Summary: Wrangling data with the Datasets library

Phase 2 opens on the data side, because real data is never as tidy as load_dataset("glue", "mrpc") made it look. The datasets library loads data from the Hub or your own files (a DatasetDict of splits, each a Dataset with features and num_rows), and it is backed by Apache Arrow on disk, so you can work with datasets larger than your RAM. You clean and transform with two methods: map applies a function that updates or adds columns, and filter keeps or drops rows. The key speedup is batched=True, which processes 1,000 examples at once and unlocks the fast tokenizers of the next lesson. You carve a validation set with train_test_split (leaving the test set untouched), drop to pandas when convenient, and save with save_to_disk. This is the scan version; the lesson cleans a messy real dataset end to end.

  • load_dataset loads Hub datasets and local files. Use a loader ("csv", "json") plus a data_files mapping for your own data. You get a DatasetDict of splits, each a Dataset with named features and a num_rows count.
  • Datasets are Arrow-backed on disk, not in RAM. That is why dataset size is bounded by disk, not memory.
  • map transforms, filter removes. map takes a function returning a dict (overwrite a column or add a new one); filter takes a function returning True/False per row.
  • batched=True is the big speedup. It passes 1,000 examples at once (values become lists), runs dramatically faster, and is essential for fast tokenizers, which parallelize in Rust.
  • Tools you reach for: rename_column, sort, unique, and train_test_split (carve a validation set, protect the test set until the end).
  • Pandas interop and saving. set_format("pandas") changes only the output format; from_pandas returns to a Dataset. Save and reload with save_to_disk / load_from_disk.

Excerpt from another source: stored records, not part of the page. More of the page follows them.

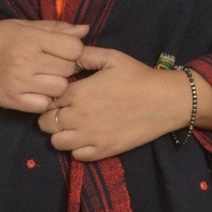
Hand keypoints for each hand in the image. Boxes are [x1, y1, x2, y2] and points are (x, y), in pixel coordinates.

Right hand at [0, 18, 89, 112]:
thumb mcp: (22, 25)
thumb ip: (54, 28)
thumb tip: (85, 30)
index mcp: (30, 37)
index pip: (74, 47)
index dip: (74, 50)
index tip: (64, 51)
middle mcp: (26, 59)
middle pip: (69, 69)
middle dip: (66, 68)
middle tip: (52, 66)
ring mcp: (19, 82)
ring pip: (59, 89)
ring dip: (56, 85)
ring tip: (44, 78)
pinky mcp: (12, 100)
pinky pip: (43, 105)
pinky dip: (42, 100)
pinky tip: (34, 91)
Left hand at [37, 45, 190, 161]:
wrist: (166, 101)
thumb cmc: (138, 76)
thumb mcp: (110, 57)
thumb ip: (83, 55)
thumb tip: (64, 56)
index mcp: (78, 93)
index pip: (46, 100)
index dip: (49, 97)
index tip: (59, 95)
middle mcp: (79, 117)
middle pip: (45, 124)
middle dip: (50, 116)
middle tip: (63, 111)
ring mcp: (91, 137)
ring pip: (56, 142)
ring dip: (60, 134)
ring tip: (72, 125)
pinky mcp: (103, 151)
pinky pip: (76, 156)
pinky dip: (77, 148)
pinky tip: (86, 136)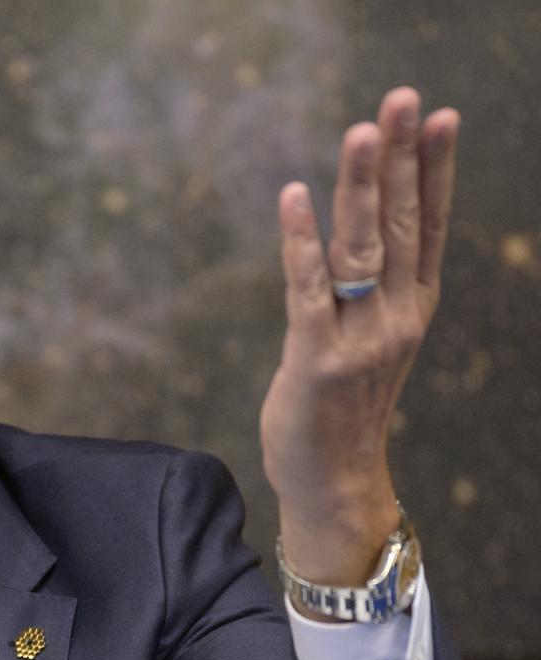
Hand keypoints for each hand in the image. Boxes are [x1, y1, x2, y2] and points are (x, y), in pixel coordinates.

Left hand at [260, 87, 458, 584]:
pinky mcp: (316, 360)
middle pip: (401, 224)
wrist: (333, 484)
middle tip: (403, 99)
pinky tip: (296, 196)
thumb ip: (369, 297)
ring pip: (362, 249)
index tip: (440, 117)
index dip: (435, 170)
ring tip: (363, 131)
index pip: (429, 228)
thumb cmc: (343, 412)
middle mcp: (394, 319)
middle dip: (401, 158)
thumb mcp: (371, 347)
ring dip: (361, 187)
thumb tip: (357, 243)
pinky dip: (301, 242)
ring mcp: (358, 340)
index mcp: (411, 310)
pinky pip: (308, 290)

This lesson reframes where the real work of applied AI lives. The model is usually the easy, solved part; the difference between a project that works and one that does not is almost always the quality and preparation of the data. The datasets library makes that work expressible (cleaning and transformation as small functions over map and filter), fast (batched=True), and unbounded by memory (the Arrow backend). The habit to carry forward is the same evaluation honesty from lesson 3, now applied to data: carve a validation set and leave the test set untouched, so your final number actually means something. With clean, well-split data in hand, the next lesson opens up the tokenizer, the component that turns that text into the numbers every model in this track has quietly depended on.

The model is usually the easy part; the data is where the work lives. map, filter, and batched=True are how you do that work at scale without drowning in it.